* **Passage given**:
--- START ---
2021 bond Libor + 86 basis points

This is an interesting market vote of confidence on the euro as a project that is long-term viable in its current state. After all, if we thought that the euro would not be around in 5 and 10 years, or still in existence but in some modified form, we would surely demand a higher premium for holding these bonds?

Perhaps, and perhaps not. The bonds are rated AAA/Aaa/AAA, which commands a certain spread in its own right. But two countries whose sovereign debt is currently in the firing line of investors’ credit risk concerns, Italy and Spain, are themselves EFSF backers to the tune of 18.7 percent and 12 percent respectively. Italian 10-year debt is trading at 352 basis points over Libor, while Spanish 10-year is at 299 basis points over. Germany’s on the other hand is at 69 basic points below Libor. When one factors in the French sovereign backing (21 percent), we have half of the fund being backed by countries whose sovereign debt position and banking sectors are all in danger of coming under severe pressure post a Greek default.

So how solid is the formal credit rating of the EFSF, given that a third of its liabilities are backed by two countries whose debt situation the EFSF has been designed explicitly to address? Well, possibly the implication of that question is inaccurate: one might argue that the EFSF was put in place to bolster market confidence in the peripheral euro zone countries of Greece, Ireland and Portugal. But this is disingenuous: Spain has always been viewed as being in this troubled group (hence the inelegant acronym PIIGS), and to suggest that the stability fund still has a AAA rating when 12 percent of it is guaranteed by one of this group is optimistic to say the least.
--- END ---
* **Required task 1**: For each of these statements, say yes or no according to whether the commentary on the EFSF bonds agrees with it, and quote the deciding words: (a) Italy backs the EFSF with a larger share than France does. (b) Spanish 10-year debt trades at a wider spread over Libor than Italian 10-year debt. (c) The bonds are rated AAA/Aaa/AAA.
* **Required task 2**: Repeat word for word the part of the commentary on the EFSF bonds starting with "Perhaps, and perhaps" and going on through "a Greek default.".
The records that follow have no connection to the commentary on the EFSF bonds.

* **Data provided**:
--- START ---
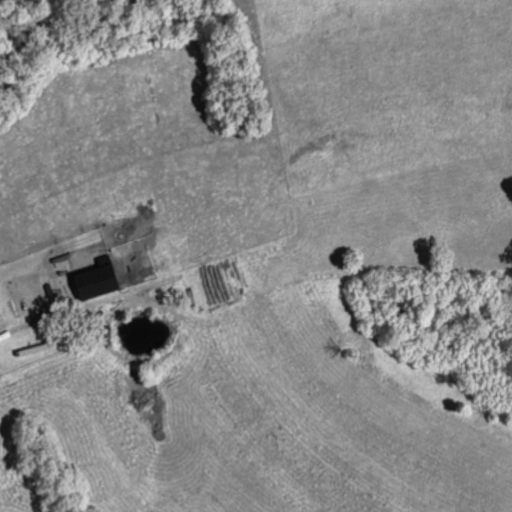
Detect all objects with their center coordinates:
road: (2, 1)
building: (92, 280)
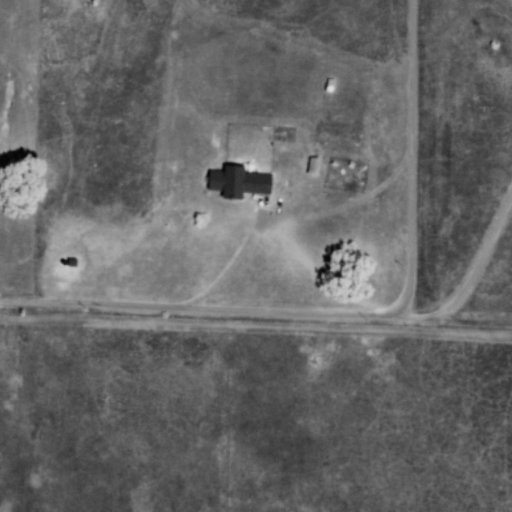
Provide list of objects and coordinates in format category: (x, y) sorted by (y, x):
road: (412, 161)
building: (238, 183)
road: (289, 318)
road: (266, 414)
--- END ---
--- START ---
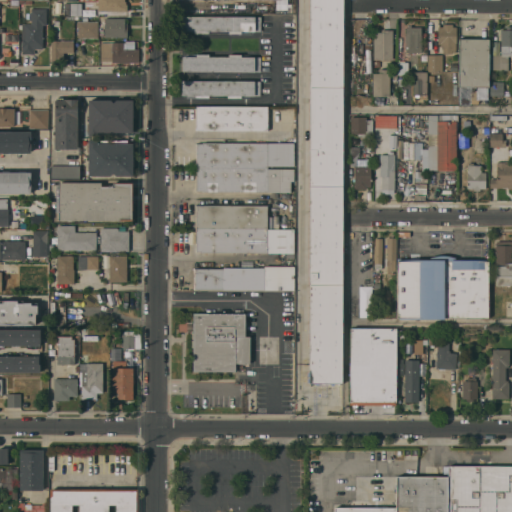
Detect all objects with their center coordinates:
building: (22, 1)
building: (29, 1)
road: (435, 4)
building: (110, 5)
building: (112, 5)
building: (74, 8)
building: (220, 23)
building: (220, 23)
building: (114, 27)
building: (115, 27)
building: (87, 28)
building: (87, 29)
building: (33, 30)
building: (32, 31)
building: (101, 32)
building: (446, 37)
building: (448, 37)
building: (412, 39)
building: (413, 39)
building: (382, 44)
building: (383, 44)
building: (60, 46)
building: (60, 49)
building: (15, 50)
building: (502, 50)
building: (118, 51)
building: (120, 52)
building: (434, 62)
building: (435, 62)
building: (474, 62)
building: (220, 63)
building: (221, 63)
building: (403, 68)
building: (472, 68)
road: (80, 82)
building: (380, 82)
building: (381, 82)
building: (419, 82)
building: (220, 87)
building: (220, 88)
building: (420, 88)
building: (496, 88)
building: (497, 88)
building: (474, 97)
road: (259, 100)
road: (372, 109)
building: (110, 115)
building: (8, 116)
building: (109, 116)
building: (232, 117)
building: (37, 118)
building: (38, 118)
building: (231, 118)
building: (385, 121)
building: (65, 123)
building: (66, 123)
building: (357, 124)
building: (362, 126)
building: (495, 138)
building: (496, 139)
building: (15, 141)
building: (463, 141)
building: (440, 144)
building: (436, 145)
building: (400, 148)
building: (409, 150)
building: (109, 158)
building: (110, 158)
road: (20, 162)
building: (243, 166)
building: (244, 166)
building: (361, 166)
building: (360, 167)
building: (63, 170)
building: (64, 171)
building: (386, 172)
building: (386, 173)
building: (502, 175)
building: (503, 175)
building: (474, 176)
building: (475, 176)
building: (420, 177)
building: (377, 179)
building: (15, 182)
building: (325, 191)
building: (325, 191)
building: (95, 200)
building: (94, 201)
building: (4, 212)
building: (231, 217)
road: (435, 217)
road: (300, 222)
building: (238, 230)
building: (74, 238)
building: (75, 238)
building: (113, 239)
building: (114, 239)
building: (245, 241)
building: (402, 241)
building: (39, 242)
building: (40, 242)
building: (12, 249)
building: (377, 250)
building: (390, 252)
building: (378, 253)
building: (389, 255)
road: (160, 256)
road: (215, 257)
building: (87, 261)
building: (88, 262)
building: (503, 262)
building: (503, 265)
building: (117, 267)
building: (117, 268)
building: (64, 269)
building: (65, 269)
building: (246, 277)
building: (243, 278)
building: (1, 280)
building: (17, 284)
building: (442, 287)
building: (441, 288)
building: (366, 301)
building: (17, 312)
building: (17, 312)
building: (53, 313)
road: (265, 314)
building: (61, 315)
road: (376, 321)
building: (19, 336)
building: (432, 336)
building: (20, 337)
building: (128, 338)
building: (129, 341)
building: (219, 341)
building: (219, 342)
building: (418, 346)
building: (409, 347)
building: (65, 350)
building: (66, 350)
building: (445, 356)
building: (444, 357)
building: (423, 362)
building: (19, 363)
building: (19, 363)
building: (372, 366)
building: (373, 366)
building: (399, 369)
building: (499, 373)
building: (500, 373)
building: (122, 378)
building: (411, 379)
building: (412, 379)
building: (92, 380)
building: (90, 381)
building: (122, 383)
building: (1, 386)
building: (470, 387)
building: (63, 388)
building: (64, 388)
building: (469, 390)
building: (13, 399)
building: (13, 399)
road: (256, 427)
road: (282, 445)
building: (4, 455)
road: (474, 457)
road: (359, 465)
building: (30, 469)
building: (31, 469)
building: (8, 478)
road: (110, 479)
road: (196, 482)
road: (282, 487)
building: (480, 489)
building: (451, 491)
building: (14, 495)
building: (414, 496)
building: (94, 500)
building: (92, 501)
--- END ---
--- START ---
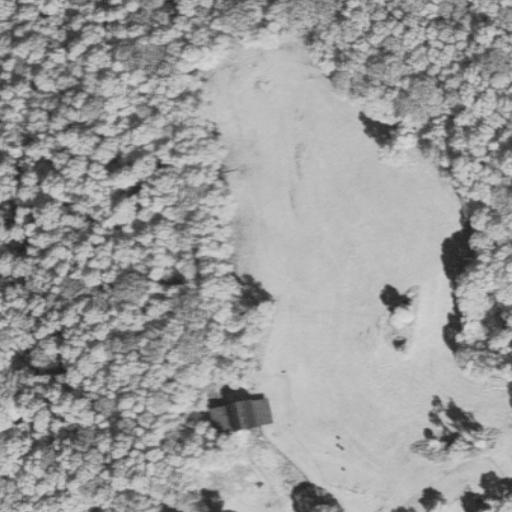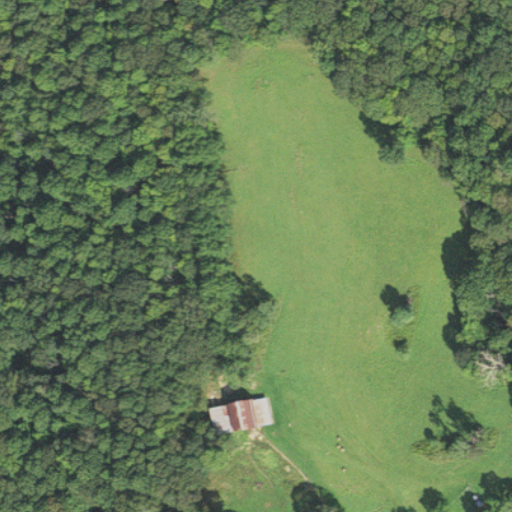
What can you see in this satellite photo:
--- END ---
* **Task response 1**:
(a) No. Italy's share is given in "Italy and Spain, are themselves EFSF backers to the tune of 18.7 percent and 12 percent respectively," and France's in "the French sovereign backing (21 percent)."
(b) No. The text says "Italian 10-year debt is trading at 352 basis points over Libor, while Spanish 10-year is at 299 basis points over."
(c) Yes. The text says "The bonds are rated AAA/Aaa/AAA."

* **Task response 2**:
Perhaps, and perhaps not. The bonds are rated AAA/Aaa/AAA, which commands a certain spread in its own right. But two countries whose sovereign debt is currently in the firing line of investors’ credit risk concerns, Italy and Spain, are themselves EFSF backers to the tune of 18.7 percent and 12 percent respectively. Italian 10-year debt is trading at 352 basis points over Libor, while Spanish 10-year is at 299 basis points over. Germany’s on the other hand is at 69 basic points below Libor. When one factors in the French sovereign backing (21 percent), we have half of the fund being backed by countries whose sovereign debt position and banking sectors are all in danger of coming under severe pressure post a Greek default.